BEGIN
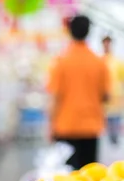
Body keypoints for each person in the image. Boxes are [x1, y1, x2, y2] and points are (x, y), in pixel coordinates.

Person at [47, 15, 110, 170]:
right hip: (91, 126)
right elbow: (105, 96)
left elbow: (55, 97)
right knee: (89, 178)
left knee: (67, 179)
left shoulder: (61, 62)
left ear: (69, 31)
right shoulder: (99, 63)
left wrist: (50, 126)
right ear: (88, 32)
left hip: (66, 126)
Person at [102, 35, 124, 145]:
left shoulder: (117, 62)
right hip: (104, 100)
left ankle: (114, 142)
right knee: (107, 127)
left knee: (115, 124)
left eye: (108, 43)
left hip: (116, 98)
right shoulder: (100, 61)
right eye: (105, 43)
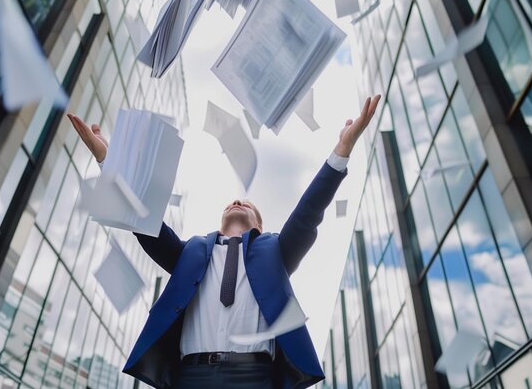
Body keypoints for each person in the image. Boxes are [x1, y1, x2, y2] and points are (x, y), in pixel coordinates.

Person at [67, 94, 380, 389]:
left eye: (247, 204)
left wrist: (341, 151)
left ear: (259, 225)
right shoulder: (190, 252)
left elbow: (308, 213)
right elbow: (142, 220)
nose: (236, 200)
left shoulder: (275, 252)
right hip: (191, 375)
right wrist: (107, 161)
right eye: (232, 201)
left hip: (255, 376)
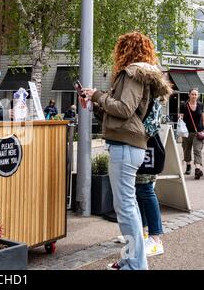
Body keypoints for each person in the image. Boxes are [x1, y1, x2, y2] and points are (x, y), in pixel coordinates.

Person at [81, 31, 172, 270]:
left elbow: (124, 109)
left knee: (126, 209)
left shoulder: (132, 74)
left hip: (126, 146)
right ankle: (133, 260)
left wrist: (98, 95)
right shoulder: (141, 74)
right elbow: (123, 114)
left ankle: (135, 264)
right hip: (130, 145)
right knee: (127, 207)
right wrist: (95, 102)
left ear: (125, 50)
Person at [135, 174, 165, 257]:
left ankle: (155, 241)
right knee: (138, 192)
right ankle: (143, 233)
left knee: (145, 189)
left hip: (146, 165)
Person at [178, 88, 204, 179]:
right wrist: (180, 118)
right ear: (189, 95)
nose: (194, 96)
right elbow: (180, 118)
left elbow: (202, 117)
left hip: (198, 132)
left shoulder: (200, 105)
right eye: (192, 94)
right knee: (186, 149)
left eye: (195, 94)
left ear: (198, 96)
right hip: (186, 132)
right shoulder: (184, 105)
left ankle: (197, 169)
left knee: (197, 150)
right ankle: (188, 166)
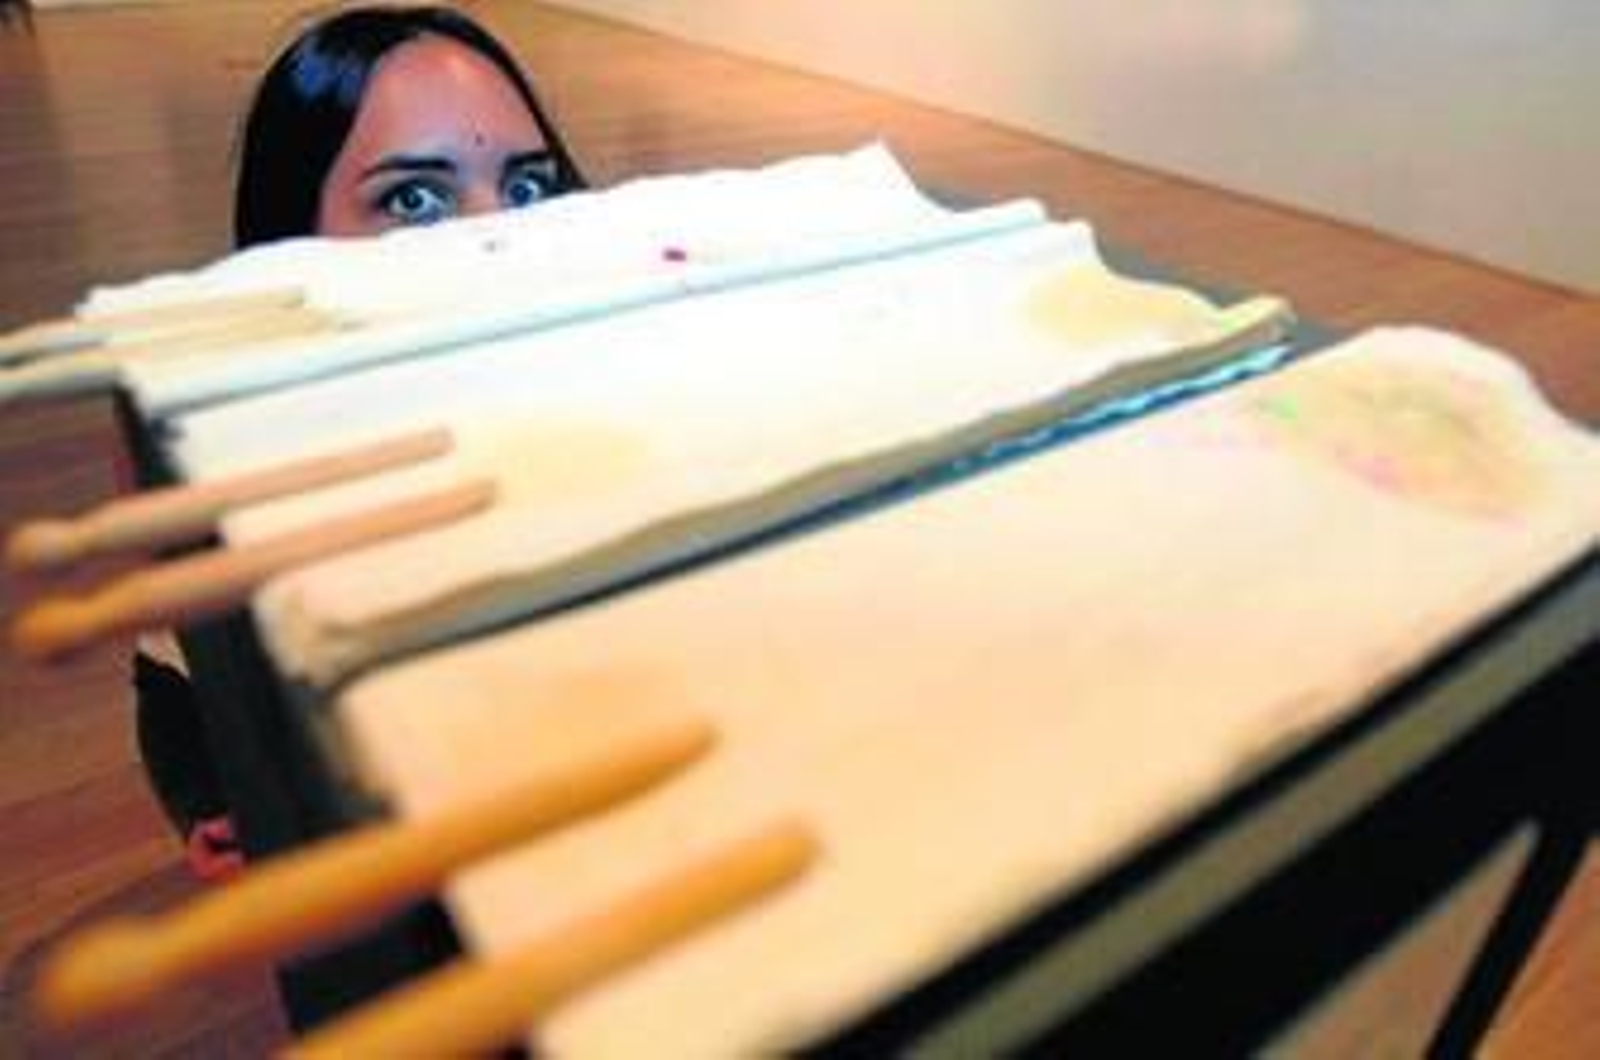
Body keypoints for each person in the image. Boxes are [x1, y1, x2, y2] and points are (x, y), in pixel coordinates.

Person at [137, 3, 585, 880]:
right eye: (415, 200)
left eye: (528, 189)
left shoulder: (626, 397)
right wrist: (210, 795)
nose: (500, 240)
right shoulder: (244, 477)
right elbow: (170, 674)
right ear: (291, 241)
END
→ What the task asks: Every line of the material must be reproduced verbatim; the pictures are to be omitted.

→ Answer to this task:
Body keypoints for each person in the image. Boxes are [x1, y1, x2, y2] and points are (x, y), in pixel coordinates.

Person at [47, 15, 110, 170]:
right hip: (91, 126)
right elbow: (105, 96)
left elbow: (55, 97)
right knee: (89, 178)
left knee: (67, 179)
left shoulder: (61, 62)
left ear: (69, 31)
right shoulder: (99, 63)
left wrist: (50, 126)
right ear: (88, 32)
left hip: (66, 126)
Person at [102, 35, 124, 145]:
left shoulder: (117, 62)
right hip: (104, 100)
left ankle: (114, 142)
right knee: (107, 127)
left knee: (115, 124)
left eye: (108, 43)
left hip: (116, 98)
right shoulder: (100, 61)
right eye: (105, 43)
Body keypoints for each person in the image. Boxes are [x1, y1, x2, y2] and points are (x, y), in pixel coordinates.

Person at [67, 94, 380, 389]:
left eye: (247, 204)
left wrist: (341, 151)
left ear: (259, 225)
right shoulder: (190, 252)
left elbow: (308, 213)
right elbow: (142, 220)
nose: (236, 200)
left shoulder: (275, 252)
right hip: (191, 375)
right wrist: (107, 161)
right eye: (232, 201)
left hip: (255, 376)
Body keypoints for each person in the image. Boxes are [x1, y1, x2, y2] and points are (x, y), in pixel coordinates.

Person at [81, 31, 172, 270]:
left elbow: (124, 109)
left knee: (126, 209)
left shoulder: (132, 74)
left hip: (126, 146)
right ankle: (133, 260)
left wrist: (98, 95)
right shoulder: (141, 74)
right elbow: (123, 114)
left ankle: (135, 264)
right hip: (130, 145)
right knee: (127, 207)
right wrist: (95, 102)
left ear: (125, 50)
Person at [135, 174, 165, 257]:
left ankle: (155, 241)
right knee: (138, 192)
right ankle: (143, 233)
left knee: (145, 189)
left hip: (146, 165)
Person at [178, 88, 204, 179]:
right wrist: (180, 118)
right ear: (189, 95)
nose: (194, 96)
right elbow: (180, 118)
left elbow: (202, 117)
left hip: (198, 132)
left shoulder: (200, 105)
right eye: (192, 94)
right knee: (186, 149)
left eye: (195, 94)
left ear: (198, 96)
right hip: (186, 132)
right shoulder: (184, 105)
left ankle: (197, 169)
left knee: (197, 150)
right ankle: (188, 166)
Body keypoints for each person in the image. Boxes are [x1, y1, x2, y2] and points are (x, y), in pixel coordinates.

Person at [137, 3, 585, 880]:
right eye: (415, 200)
left eye: (528, 189)
left shoulder: (626, 397)
right wrist: (210, 795)
nose: (500, 240)
right shoulder: (244, 477)
right elbow: (170, 674)
right ear: (291, 241)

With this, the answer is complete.